Data in this exercise:
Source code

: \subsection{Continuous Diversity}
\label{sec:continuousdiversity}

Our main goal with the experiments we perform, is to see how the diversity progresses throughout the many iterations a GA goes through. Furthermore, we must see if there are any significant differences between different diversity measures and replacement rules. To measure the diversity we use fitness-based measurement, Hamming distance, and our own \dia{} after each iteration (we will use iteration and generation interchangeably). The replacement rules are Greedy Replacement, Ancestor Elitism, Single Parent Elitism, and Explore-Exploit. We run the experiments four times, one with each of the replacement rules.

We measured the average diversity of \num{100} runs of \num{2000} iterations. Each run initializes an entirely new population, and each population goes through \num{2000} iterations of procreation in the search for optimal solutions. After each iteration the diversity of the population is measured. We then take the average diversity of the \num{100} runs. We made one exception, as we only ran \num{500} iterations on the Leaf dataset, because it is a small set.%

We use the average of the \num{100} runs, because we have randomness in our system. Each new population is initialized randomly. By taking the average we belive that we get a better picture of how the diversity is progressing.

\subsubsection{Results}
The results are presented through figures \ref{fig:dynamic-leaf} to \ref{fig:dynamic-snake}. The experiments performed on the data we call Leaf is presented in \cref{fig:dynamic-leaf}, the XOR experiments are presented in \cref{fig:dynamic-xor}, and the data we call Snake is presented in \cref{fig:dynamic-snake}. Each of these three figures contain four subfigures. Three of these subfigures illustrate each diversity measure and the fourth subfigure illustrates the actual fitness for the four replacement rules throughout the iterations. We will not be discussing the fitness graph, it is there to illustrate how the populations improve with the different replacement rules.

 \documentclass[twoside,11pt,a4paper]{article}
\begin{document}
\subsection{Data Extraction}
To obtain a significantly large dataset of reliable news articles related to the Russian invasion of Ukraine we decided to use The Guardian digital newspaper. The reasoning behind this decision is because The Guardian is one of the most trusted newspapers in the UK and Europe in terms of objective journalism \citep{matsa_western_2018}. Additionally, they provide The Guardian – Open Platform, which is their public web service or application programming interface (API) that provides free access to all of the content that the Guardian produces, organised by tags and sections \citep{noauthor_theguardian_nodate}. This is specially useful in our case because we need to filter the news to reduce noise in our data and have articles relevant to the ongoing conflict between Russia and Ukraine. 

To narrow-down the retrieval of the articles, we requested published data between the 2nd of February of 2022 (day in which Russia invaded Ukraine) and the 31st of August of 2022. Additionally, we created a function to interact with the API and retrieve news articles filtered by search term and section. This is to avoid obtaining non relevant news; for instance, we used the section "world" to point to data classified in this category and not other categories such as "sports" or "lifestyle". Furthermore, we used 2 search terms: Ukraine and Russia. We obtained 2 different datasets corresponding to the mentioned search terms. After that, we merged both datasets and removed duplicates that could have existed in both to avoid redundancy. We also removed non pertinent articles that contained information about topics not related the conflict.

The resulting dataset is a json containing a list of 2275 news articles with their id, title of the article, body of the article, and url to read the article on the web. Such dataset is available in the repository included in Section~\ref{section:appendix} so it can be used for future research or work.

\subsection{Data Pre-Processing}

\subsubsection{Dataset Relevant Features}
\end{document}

To-do item: State how many lines of the entries above include the string "subsubsection". The reply is that number alone.

Exercise response: 2